SUPPLIED MATERIAL:
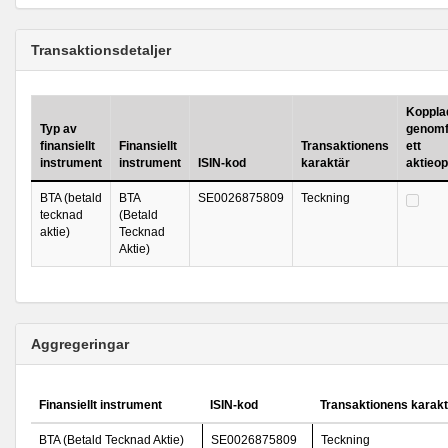
Transaktionsdetaljer
Kopplad 
Typ av
genomf
finansiellt
Finansiellt
Transaktionens
ett
instrument
instrument
ISIN-kod
karaktär
aktieo
BTA (betald
BTA
SE0026875809
Teckning
tecknad
(Betald
aktie)
Tecknad
Aktie)
Aggregeringar
Finansiellt instrument
ISIN-kod
Transaktionens karakt
BTA (Betald Tecknad Aktie)
SE0026875809
Teckning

EXERCISE GOAL: Print exactly the lines running from the start of the entries above to the line with "Finansiellt instrument", both included; leave out any pictures.

OUTPUT FOR THIS EXERCISE:
Transaktionsdetaljer
Kopplad 
Typ av
genomf
finansiellt
Finansiellt
Transaktionens
ett
instrument
instrument
ISIN-kod
karaktär
aktieo
BTA (betald
BTA
SE0026875809
Teckning
tecknad
(Betald
aktie)
Tecknad
Aktie)
Aggregeringar
Finansiellt instrument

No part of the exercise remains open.